The Jewish Press, an Orthodox newspaper based in Brooklyn, has an editorial in this week’s issue blasting the The New York Times over its recent article asserting that John McCain’s aides once feared that he was having an affair with a lobbyist:
The recent front-page smear of Sen. John McCain by The New York Times is really “same old, same old.” The Jewish Press has often reported and editorialized on the Times’s pattern of skewing its reporting against Israel. That the erstwhile “paper of record” exhibits the same bias when it comes to U.S. politics is likewise not exactly a revelation. …

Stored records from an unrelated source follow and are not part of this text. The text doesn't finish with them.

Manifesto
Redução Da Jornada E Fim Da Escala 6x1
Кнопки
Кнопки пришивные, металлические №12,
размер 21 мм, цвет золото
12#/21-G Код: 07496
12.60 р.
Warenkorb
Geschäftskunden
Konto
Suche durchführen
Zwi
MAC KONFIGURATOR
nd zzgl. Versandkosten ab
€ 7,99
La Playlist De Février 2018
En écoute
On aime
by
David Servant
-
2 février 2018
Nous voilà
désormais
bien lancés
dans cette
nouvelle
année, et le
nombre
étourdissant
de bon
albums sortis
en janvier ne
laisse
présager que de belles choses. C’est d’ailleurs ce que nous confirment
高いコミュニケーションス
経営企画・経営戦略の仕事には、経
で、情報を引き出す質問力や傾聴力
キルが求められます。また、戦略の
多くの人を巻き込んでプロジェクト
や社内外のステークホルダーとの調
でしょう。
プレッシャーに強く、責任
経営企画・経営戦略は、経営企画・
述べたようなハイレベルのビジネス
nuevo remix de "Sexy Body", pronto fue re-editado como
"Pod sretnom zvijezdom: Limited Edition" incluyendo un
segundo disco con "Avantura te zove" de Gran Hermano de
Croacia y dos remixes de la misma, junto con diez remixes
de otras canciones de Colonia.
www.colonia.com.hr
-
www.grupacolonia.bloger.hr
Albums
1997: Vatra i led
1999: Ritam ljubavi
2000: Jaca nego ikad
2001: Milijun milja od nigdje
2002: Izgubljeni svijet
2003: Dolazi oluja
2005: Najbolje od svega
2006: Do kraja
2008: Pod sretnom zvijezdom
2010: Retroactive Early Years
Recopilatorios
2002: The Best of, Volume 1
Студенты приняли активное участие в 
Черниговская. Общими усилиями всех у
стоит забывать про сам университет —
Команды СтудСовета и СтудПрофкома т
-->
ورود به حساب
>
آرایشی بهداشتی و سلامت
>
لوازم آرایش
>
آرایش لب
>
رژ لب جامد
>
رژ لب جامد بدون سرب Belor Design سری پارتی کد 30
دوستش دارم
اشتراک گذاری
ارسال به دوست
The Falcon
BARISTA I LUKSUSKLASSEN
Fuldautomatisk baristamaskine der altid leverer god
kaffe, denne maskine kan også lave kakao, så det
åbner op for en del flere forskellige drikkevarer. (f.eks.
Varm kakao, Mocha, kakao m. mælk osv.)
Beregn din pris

The New York Times, on its front page, sends the message of a dalliance by the married frontrunner for the Republican presidential nomination based solely on comments of unidentified persons who did not even confirm the existence of an untoward personal relationship. This is truly extraordinary by any standard.
What is also critical to note is that the Times had tried for four months to amass concrete evidence of an inappropriate personal relationship, and executive editor Bill Keller held up publication of the story because he thought the corroboration was too thin.
Yet in the end the Times ran with the story anyway, despite absence of any hard proof for the paper’s seamier allegations.
Had it not been for Sen. McCain’s facility in dealing with this assault, he might well have become damaged goods. Indeed, the hit piece seems to have redounded to Sen. McCain’s benefit. Almost immediately, his most vocal critics in the Republican Party’s conservative base rallied to his defense against the liberal Times. And contributions to his campaign increased immediately and dramatically.
The article also provided a golden opportunity for Sen. McCain to demonstrate what he brings to the table, and he took full advantage. The steady demeanor he brought to bear during the press conference called to rebut the Times’s allegations was nothing short of presidential. He did not yell, scream or pout. He did not call names. He did not become argumentative. He did not overstate. He was dignified. He said he was disappointed in The New York Times. He matter-of-factly denied the article’s ugly claims. The image of Sen. McCain as president reacting to a national crisis in a sober, deliberative and rational fashion was unavoidable.